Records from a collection

------------------------------------

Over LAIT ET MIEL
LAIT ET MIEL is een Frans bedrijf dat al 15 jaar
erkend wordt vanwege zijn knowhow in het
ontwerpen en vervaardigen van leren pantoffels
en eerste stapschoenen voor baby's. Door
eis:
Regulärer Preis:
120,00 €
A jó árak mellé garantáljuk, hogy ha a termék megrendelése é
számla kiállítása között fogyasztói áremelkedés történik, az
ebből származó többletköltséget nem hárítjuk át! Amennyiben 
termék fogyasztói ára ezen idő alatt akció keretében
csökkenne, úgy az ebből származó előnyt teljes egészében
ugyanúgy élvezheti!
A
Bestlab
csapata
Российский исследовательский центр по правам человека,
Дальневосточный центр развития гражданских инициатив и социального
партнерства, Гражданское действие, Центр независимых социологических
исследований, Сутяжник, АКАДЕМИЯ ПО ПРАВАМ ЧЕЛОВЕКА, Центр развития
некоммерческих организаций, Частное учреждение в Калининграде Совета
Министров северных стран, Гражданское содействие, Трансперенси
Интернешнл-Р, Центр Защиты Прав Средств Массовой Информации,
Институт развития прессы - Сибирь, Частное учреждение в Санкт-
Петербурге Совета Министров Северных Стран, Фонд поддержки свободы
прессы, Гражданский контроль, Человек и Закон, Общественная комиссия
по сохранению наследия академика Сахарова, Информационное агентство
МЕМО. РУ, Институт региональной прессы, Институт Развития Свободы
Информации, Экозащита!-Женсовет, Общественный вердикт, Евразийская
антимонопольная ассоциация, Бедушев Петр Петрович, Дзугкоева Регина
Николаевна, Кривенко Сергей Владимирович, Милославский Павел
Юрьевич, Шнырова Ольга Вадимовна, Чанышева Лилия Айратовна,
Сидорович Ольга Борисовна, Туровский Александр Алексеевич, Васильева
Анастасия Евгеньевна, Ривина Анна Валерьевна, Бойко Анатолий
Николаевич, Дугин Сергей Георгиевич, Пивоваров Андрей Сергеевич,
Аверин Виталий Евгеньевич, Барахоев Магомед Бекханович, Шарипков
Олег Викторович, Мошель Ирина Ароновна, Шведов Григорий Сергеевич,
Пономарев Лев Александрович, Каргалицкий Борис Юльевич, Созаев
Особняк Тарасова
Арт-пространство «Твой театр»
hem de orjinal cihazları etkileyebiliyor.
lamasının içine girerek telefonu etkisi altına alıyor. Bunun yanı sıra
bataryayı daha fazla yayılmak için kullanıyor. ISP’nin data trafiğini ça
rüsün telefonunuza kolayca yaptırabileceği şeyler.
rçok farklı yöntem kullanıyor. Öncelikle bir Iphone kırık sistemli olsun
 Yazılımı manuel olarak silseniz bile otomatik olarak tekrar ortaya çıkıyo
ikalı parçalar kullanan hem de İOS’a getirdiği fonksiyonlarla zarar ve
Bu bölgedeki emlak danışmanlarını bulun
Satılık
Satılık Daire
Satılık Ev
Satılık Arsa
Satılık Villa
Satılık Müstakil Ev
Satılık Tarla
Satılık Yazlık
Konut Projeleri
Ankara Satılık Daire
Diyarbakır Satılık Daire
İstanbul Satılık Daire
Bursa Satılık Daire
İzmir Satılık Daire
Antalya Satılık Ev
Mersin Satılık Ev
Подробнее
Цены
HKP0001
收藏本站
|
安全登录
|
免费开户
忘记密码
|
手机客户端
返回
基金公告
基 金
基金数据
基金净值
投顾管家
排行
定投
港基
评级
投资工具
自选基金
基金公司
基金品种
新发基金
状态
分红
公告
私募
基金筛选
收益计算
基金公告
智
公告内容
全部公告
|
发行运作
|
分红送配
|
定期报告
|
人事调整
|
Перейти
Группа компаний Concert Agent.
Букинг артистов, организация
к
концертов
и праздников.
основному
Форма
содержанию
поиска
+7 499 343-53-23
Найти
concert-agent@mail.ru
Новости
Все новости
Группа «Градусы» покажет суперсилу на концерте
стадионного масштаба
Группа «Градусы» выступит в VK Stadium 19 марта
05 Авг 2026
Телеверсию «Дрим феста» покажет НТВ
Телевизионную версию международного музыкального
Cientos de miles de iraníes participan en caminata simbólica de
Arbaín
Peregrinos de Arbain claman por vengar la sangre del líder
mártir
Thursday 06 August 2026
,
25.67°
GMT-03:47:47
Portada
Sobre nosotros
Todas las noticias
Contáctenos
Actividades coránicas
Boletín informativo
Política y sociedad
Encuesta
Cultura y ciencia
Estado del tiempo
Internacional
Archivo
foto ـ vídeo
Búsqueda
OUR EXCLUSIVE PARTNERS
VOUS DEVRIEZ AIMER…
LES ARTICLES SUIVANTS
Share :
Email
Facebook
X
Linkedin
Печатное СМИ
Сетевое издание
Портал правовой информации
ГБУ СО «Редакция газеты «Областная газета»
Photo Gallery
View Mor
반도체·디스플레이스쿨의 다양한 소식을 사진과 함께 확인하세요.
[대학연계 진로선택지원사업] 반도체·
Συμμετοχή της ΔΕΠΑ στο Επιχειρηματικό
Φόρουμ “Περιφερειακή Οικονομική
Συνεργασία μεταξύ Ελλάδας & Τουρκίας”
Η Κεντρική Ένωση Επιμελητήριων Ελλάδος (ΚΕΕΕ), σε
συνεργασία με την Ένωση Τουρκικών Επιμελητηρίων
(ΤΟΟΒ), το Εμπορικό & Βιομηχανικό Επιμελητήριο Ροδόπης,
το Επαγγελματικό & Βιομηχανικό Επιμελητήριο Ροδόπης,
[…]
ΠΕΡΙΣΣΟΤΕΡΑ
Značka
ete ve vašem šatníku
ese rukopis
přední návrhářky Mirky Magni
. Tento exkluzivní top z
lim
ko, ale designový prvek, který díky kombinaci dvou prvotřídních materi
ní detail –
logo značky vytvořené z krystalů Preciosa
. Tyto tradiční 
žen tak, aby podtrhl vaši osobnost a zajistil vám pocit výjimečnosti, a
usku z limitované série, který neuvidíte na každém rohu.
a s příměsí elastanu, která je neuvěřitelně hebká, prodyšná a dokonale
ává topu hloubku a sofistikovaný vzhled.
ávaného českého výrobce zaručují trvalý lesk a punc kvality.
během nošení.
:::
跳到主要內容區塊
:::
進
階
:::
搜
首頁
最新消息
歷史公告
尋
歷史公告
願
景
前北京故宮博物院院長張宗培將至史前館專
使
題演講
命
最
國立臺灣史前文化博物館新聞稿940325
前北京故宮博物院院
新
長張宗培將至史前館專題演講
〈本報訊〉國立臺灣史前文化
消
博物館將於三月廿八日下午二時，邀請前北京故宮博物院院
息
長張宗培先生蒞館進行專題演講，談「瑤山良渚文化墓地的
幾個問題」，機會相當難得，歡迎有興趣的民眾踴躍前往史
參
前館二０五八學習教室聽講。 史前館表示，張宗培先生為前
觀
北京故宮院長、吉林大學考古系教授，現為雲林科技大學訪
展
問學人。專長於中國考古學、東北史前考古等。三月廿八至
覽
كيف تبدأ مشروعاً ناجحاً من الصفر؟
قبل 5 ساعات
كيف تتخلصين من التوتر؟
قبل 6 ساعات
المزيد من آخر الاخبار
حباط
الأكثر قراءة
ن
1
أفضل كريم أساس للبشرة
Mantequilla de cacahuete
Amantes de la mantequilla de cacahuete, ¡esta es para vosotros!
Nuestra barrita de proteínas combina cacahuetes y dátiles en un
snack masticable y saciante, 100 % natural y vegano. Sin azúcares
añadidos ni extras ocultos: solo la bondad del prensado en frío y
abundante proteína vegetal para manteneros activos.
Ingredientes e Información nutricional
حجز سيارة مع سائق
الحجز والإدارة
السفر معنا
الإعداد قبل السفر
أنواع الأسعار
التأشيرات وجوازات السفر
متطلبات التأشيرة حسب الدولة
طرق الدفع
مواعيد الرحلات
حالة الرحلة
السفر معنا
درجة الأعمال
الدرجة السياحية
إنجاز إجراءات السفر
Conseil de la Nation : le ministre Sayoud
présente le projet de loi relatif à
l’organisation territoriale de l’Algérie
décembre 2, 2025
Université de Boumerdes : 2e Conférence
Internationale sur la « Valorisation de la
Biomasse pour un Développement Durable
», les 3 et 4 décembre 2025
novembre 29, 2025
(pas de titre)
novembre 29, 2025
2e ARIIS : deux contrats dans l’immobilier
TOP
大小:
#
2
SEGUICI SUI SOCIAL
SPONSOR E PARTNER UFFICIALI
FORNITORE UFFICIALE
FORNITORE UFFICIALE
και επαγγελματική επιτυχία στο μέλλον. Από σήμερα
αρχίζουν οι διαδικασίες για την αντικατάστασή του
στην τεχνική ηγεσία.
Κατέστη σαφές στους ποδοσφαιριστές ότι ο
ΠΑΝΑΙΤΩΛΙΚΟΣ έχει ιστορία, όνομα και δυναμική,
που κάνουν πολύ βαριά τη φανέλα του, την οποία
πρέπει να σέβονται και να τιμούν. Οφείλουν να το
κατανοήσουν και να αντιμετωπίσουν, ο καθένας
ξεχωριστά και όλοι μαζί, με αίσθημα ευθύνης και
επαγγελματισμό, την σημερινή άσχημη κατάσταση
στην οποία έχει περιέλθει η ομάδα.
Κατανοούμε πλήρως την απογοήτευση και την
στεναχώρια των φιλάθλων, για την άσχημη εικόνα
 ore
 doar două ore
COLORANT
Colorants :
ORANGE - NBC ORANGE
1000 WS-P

------------------------------------

Scan the data above, please, and give the number of lines where the word "учреждение" occurs, with no further text.

2